* [Listed entries]:

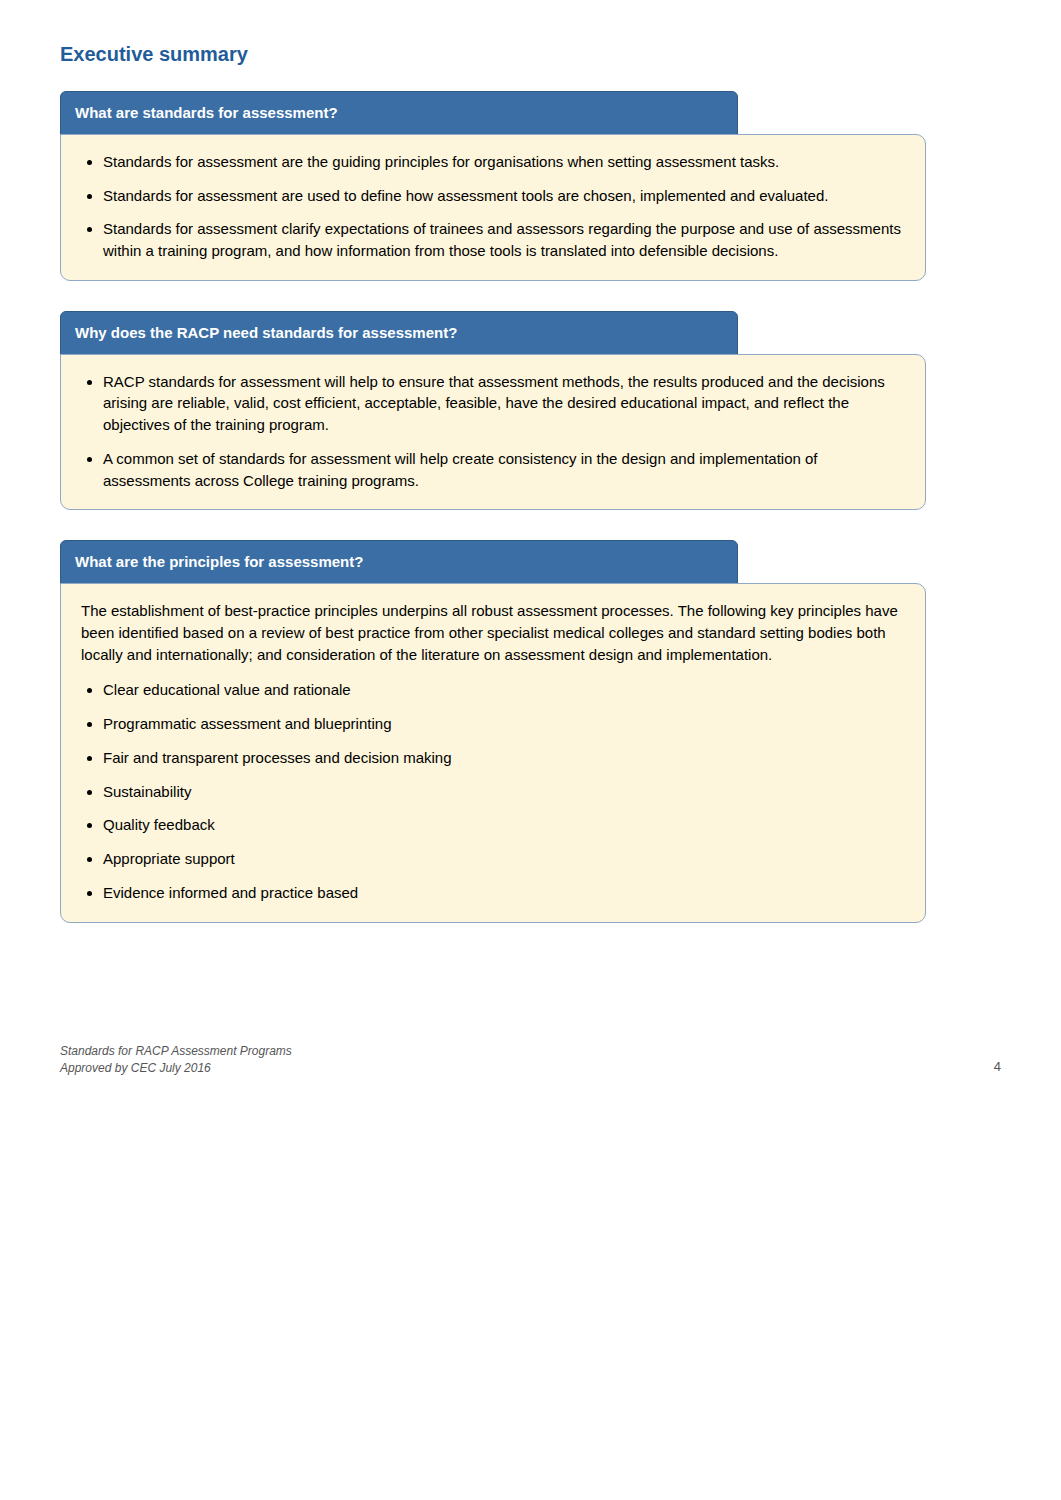Executive summary
What are standards for assessment?
Standards for assessment are the guiding principles for organisations when setting assessment tasks.
Standards for assessment are used to define how assessment tools are chosen, implemented and evaluated.
Standards for assessment clarify expectations of trainees and assessors regarding the purpose and use of assessments within a training program, and how information from those tools is translated into defensible decisions.
Why does the RACP need standards for assessment?
RACP standards for assessment will help to ensure that assessment methods, the results produced and the decisions arising are reliable, valid, cost efficient, acceptable, feasible, have the desired educational impact, and reflect the objectives of the training program.
A common set of standards for assessment will help create consistency in the design and implementation of assessments across College training programs.
What are the principles for assessment?
The establishment of best-practice principles underpins all robust assessment processes. The following key principles have been identified based on a review of best practice from other specialist medical colleges and standard setting bodies both locally and internationally; and consideration of the literature on assessment design and implementation.
Clear educational value and rationale
Programmatic assessment and blueprinting
Fair and transparent processes and decision making
Sustainability
Quality feedback
Appropriate support
Evidence informed and practice based
Standards for RACP Assessment Programs
Approved by CEC July 2016
4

* [Exercise objective]: What is needed is the exact run of lines from the start of the data through the line with "Programmatic assessment and blueprinting", both ends included, minus the pictures.

* [Reply to the task]:
Executive summary
What are standards for assessment?
Standards for assessment are the guiding principles for organisations when setting assessment tasks.
Standards for assessment are used to define how assessment tools are chosen, implemented and evaluated.
Standards for assessment clarify expectations of trainees and assessors regarding the purpose and use of assessments within a training program, and how information from those tools is translated into defensible decisions.
Why does the RACP need standards for assessment?
RACP standards for assessment will help to ensure that assessment methods, the results produced and the decisions arising are reliable, valid, cost efficient, acceptable, feasible, have the desired educational impact, and reflect the objectives of the training program.
A common set of standards for assessment will help create consistency in the design and implementation of assessments across College training programs.
What are the principles for assessment?
The establishment of best-practice principles underpins all robust assessment processes. The following key principles have been identified based on a review of best practice from other specialist medical colleges and standard setting bodies both locally and internationally; and consideration of the literature on assessment design and implementation.
Clear educational value and rationale
Programmatic assessment and blueprinting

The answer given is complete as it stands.